Institutionally, Congress must show that it can act when the country needs action, can find a way to reach compromises across party lines, and can create, even if on an ad hoc basis, a center to do just that — while making sure there is enough internal discipline to have the center hold.
Failure to do so triggers the political problem. The public appropriately wants a “do-something” Congress to supplant the previous “do-nothing” body. The highly visible immigration flameout sends the opposite signal — that our elected leaders can’t or won’t do what we elected them to do. Senate Majority Leader Harry Reid (D-Nev.) is partially right when he says the first reaction of voters will be that this is President Bush’s failure. But that will be accompanied by an understandable and appropriate reaction against Congress. It probably won’t be specifically against Democrats.
But a lower approval rating for Congress, which might be a headache for all incumbents, will hit more Members of the majority, and hit them harder. It also will reinforce a very corrosive cynicism — we voted for change, and the new guys in charge are just like the old guys we voted out — that is not good for anybody.
Of course, this failure does not mean immigration reform is dead. It is now up to the president and Senate leaders to redouble their efforts, not just to re-lobby recalcitrants but to tweak the bill to make it more acceptable to more Senators across the spectrum. It should be possible to make the border security provisions tougher to secure Republican votes and to alter the guest-worker program — at least making it six straight years without the hiatuses forcing return to one’s native country — and point system to allow both preference for high skills and English proficiency without damaging family reunification too much. (And by restoring the category of waivers for exceptional individuals such as musical stars, top athletes and great scientists.)
If a bill can come back to the Senate before the August recess, that would leave time for the House and subsequent steps. It won’t be easy, but an awful lot is on the line with this issue for everybody concerned.

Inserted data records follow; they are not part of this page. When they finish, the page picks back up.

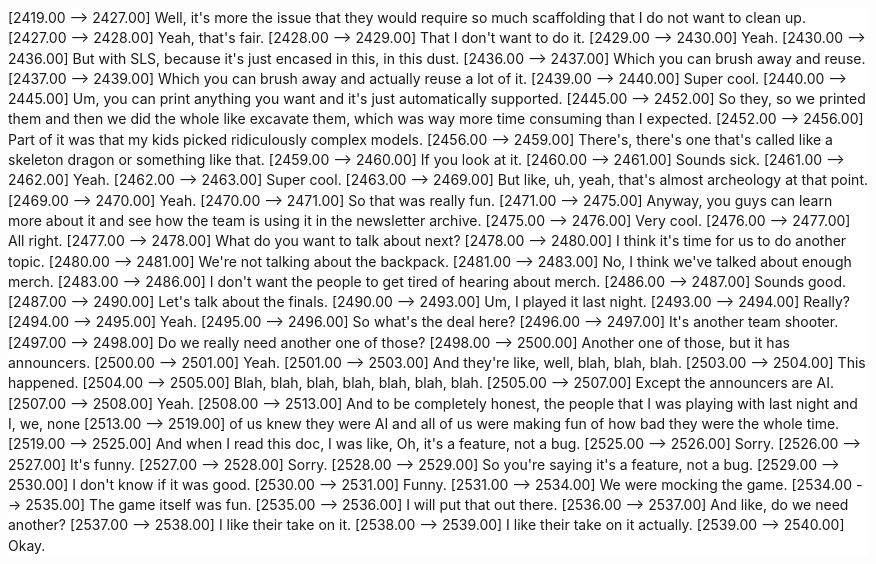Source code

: [2419.00 --> 2427.00]  Well, it's more the issue that they would require so much scaffolding that I do not want to clean up.
[2427.00 --> 2428.00]  Yeah, that's fair.
[2428.00 --> 2429.00]  That I don't want to do it.
[2429.00 --> 2430.00]  Yeah.
[2430.00 --> 2436.00]  But with SLS, because it's just encased in this, in this dust.
[2436.00 --> 2437.00]  Which you can brush away and reuse.
[2437.00 --> 2439.00]  Which you can brush away and actually reuse a lot of it.
[2439.00 --> 2440.00]  Super cool.
[2440.00 --> 2445.00]  Um, you can print anything you want and it's just automatically supported.
[2445.00 --> 2452.00]  So they, so we printed them and then we did the whole like excavate them, which was way more time consuming than I expected.
[2452.00 --> 2456.00]  Part of it was that my kids picked ridiculously complex models.
[2456.00 --> 2459.00]  There's, there's one that's called like a skeleton dragon or something like that.
[2459.00 --> 2460.00]  If you look at it.
[2460.00 --> 2461.00]  Sounds sick.
[2461.00 --> 2462.00]  Yeah.
[2462.00 --> 2463.00]  Super cool.
[2463.00 --> 2469.00]  But like, uh, yeah, that's almost archeology at that point.
[2469.00 --> 2470.00]  Yeah.
[2470.00 --> 2471.00]  So that was really fun.
[2471.00 --> 2475.00]  Anyway, you guys can learn more about it and see how the team is using it in the newsletter archive.
[2475.00 --> 2476.00]  Very cool.
[2476.00 --> 2477.00]  All right.
[2477.00 --> 2478.00]  What do you want to talk about next?
[2478.00 --> 2480.00]  I think it's time for us to do another topic.
[2480.00 --> 2481.00]  We're not talking about the backpack.
[2481.00 --> 2483.00]  No, I think we've talked about enough merch.
[2483.00 --> 2486.00]  I don't want the people to get tired of hearing about merch.
[2486.00 --> 2487.00]  Sounds good.
[2487.00 --> 2490.00]  Let's talk about the finals.
[2490.00 --> 2493.00]  Um, I played it last night.
[2493.00 --> 2494.00]  Really?
[2494.00 --> 2495.00]  Yeah.
[2495.00 --> 2496.00]  So what's the deal here?
[2496.00 --> 2497.00]  It's another team shooter.
[2497.00 --> 2498.00]  Do we really need another one of those?
[2498.00 --> 2500.00]  Another one of those, but it has announcers.
[2500.00 --> 2501.00]  Yeah.
[2501.00 --> 2503.00]  And they're like, well, blah, blah, blah.
[2503.00 --> 2504.00]  This happened.
[2504.00 --> 2505.00]  Blah, blah, blah, blah, blah, blah, blah.
[2505.00 --> 2507.00]  Except the announcers are AI.
[2507.00 --> 2508.00]  Yeah.
[2508.00 --> 2513.00]  And to be completely honest, the people that I was playing with last night and I, we, none
[2513.00 --> 2519.00]  of us knew they were AI and all of us were making fun of how bad they were the whole time.
[2519.00 --> 2525.00]  And when I read this doc, I was like, Oh, it's a feature, not a bug.
[2525.00 --> 2526.00]  Sorry.
[2526.00 --> 2527.00]  It's funny.
[2527.00 --> 2528.00]  Sorry.
[2528.00 --> 2529.00]  So you're saying it's a feature, not a bug.
[2529.00 --> 2530.00]  I don't know if it was good.
[2530.00 --> 2531.00]  Funny.
[2531.00 --> 2534.00]  We were mocking the game.
[2534.00 --> 2535.00]  The game itself was fun.
[2535.00 --> 2536.00]  I will put that out there.
[2536.00 --> 2537.00]  And like, do we need another?
[2537.00 --> 2538.00]  I like their take on it.
[2538.00 --> 2539.00]  I like their take on it actually.
[2539.00 --> 2540.00]  Okay.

In an open presidential cycle, where the legislative process is attenuated as the formal nomination battles near and as we turn toward the frenzy of the election year itself, we generally look at the August recess as a key marker. Major policy does not have to be enacted by August, but it ought to be somewhere near field goal range and not in the shadow of its own goal posts if it is to have a reasonable chance of success.
There is a giant caveat, of course — in the panic leading up to the end of the Congress, the September/October before the elections, Congress often finds the wherewithal to jam through several policies. In some cases, it is the last-ditch effort of lawmakers who have worked over two years to get something done and can see the finish line ahead; in others, it is the leaders’ desperate desire to show voters Congress can act. But that is a very uncertain process and not one to count on in any specific area.
Congress so far has done an excellent job reviving its oversight and investigations role and in standing up for the prerogatives of the legislative branch. It is making some headway on lobbying and ethics reform, with a potential landmark action soon on creation of an independent panel to screen ethics complaints against House Members while opening up the complaint avenue to outside individuals and groups. It has managed to get a few significant policy pieces enacted, including the increase in the minimum wage. But it is showing an obtuseness on earmarks, a mixed record on restoring the regular order and an embarrassing months-long lapse on the ethics case of Rep. William Jefferson (D-La.).
But if the 110th Congress is to win favor with voters as a positive force, a refreshing change from its predecessor, it has to get its act together on policies that matter to voters, even as it continues to be preoccupied with the Iraq War. That means doing something about student loans; electronic medical records; uninsured children; expansion of work on alternative fuels and a major initiative on energy conservation; renewal with reforms of the No Child Left Behind Act; action on the alternative minimum tax; and creation of a serious marker on global warming.
It also means doing something in the aftermath of the Walter Reed Army Medical Center fiasco to make sure that our injured troops coming back get adequate care for all their disabilities, preferably close to their families. The onus first and foremost is on Reid and Speaker Nancy Pelosi (D-Calif.). In the face of all the other headaches and distractions, they have to make these things happen, mediating turf disputes among committees such as Veterans’ Affairs and Armed Services when necessary, but pushing action through subcommittees and committees soon.
Norman Ornstein is a resident scholar at the American Enterprise Institute.